» Information shown
<<<<

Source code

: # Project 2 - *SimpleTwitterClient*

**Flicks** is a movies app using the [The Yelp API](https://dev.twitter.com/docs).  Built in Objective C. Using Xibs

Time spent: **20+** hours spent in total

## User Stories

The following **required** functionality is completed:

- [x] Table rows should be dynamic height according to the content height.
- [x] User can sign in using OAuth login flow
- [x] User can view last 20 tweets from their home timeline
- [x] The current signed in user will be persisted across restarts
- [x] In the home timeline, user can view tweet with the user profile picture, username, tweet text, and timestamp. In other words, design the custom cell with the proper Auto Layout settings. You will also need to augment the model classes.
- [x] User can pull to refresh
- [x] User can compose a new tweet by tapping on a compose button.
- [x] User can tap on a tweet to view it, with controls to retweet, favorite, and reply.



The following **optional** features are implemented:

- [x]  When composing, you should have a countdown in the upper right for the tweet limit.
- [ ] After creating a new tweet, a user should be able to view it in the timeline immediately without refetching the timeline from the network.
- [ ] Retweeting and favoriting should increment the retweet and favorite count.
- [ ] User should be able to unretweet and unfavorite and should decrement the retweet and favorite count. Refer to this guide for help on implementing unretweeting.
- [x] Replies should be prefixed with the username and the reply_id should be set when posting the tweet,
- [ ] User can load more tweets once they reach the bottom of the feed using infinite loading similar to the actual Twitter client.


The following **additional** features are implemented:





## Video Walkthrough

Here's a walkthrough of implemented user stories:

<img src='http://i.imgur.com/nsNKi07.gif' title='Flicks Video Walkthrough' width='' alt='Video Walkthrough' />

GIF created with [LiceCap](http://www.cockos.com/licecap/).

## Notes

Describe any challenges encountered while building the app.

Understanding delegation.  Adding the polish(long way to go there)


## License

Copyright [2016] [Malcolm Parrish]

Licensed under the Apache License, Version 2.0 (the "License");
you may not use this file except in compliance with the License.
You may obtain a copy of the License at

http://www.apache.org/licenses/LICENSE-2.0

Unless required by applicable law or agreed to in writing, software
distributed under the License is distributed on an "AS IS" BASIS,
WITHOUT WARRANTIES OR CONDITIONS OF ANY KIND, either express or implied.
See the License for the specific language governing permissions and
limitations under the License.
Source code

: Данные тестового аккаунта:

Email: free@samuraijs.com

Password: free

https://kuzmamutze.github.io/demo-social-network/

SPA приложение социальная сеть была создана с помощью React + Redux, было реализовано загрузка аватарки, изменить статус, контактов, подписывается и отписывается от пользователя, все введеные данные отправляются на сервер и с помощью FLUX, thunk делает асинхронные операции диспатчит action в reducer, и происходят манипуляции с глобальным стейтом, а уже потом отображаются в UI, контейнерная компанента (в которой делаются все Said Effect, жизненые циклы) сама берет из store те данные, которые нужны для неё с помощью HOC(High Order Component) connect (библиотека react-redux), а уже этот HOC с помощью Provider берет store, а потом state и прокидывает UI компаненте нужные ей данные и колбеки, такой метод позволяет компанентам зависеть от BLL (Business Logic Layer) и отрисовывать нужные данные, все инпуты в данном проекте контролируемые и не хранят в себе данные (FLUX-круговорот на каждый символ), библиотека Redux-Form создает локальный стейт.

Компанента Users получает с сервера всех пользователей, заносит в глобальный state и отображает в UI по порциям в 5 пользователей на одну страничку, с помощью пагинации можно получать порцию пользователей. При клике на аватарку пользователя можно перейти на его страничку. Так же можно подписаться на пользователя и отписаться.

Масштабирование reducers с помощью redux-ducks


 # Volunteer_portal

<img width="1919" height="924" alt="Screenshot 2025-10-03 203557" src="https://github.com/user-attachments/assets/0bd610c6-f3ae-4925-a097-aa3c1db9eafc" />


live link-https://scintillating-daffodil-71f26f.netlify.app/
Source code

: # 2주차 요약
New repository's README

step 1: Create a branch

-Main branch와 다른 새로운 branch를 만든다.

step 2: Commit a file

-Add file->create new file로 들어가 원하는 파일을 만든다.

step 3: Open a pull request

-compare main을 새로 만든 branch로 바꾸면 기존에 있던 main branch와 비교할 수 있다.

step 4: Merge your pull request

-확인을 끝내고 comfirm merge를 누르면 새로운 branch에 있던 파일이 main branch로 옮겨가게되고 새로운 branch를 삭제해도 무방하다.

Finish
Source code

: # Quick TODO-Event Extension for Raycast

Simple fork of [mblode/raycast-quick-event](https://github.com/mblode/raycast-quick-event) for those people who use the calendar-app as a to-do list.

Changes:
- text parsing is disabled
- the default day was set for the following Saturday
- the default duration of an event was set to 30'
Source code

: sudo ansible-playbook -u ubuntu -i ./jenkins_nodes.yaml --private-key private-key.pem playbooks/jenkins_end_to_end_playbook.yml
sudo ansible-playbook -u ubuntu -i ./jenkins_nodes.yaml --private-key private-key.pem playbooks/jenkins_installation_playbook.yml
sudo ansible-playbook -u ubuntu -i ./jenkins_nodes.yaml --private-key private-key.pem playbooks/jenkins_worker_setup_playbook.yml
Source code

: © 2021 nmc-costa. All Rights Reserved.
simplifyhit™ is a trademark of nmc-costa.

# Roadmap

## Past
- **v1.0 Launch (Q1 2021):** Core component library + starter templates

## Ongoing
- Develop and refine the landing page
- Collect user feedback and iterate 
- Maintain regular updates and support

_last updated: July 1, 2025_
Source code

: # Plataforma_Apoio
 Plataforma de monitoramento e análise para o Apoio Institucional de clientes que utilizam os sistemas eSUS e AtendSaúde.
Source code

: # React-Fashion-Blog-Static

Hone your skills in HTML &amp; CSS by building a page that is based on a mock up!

>>>>
<<<<

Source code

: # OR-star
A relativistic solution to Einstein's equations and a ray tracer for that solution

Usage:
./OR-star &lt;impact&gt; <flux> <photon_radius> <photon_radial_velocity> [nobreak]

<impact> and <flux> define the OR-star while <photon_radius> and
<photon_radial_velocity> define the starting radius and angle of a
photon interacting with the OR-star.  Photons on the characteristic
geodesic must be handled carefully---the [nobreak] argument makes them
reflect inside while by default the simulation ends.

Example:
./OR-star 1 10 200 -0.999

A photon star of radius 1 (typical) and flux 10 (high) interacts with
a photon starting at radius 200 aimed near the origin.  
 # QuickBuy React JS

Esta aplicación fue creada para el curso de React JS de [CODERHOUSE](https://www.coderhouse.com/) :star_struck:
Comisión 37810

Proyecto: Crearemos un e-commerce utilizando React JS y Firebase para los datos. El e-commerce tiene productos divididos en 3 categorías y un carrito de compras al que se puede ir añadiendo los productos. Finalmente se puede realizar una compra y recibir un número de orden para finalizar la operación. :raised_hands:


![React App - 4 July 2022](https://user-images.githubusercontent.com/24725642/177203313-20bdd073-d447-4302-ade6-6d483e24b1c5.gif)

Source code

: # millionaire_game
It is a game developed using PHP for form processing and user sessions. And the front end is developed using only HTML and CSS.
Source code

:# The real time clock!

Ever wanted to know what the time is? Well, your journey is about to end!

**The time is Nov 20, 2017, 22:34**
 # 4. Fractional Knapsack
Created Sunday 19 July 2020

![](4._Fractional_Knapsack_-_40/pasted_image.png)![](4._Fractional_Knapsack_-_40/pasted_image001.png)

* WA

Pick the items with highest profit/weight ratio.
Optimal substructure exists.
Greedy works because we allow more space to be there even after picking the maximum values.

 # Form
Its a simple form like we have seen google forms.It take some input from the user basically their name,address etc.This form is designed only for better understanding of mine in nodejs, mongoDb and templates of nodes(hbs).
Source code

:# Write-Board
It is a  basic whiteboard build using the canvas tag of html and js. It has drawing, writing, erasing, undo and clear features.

>>>>

» Task goal
Rewrite the lines from the one containing "2 - *SimpleTwitterClient*" through the one containing "The following **optional**", inclusive, replacing "home timeline" with "main timeline" and leaving everything else unchanged.

» Solution for this problem
: # Project 2 - *SimpleTwitterClient*

**Flicks** is a movies app using the [The Yelp API](https://dev.twitter.com/docs).  Built in Objective C. Using Xibs

Time spent: **20+** hours spent in total

## User Stories

The following **required** functionality is completed:

- [x] Table rows should be dynamic height according to the content height.
- [x] User can sign in using OAuth login flow
- [x] User can view last 20 tweets from their main timeline
- [x] The current signed in user will be persisted across restarts
- [x] In the main timeline, user can view tweet with the user profile picture, username, tweet text, and timestamp. In other words, design the custom cell with the proper Auto Layout settings. You will also need to augment the model classes.
- [x] User can pull to refresh
- [x] User can compose a new tweet by tapping on a compose button.
- [x] User can tap on a tweet to view it, with controls to retweet, favorite, and reply.



The following **optional** features are implemented:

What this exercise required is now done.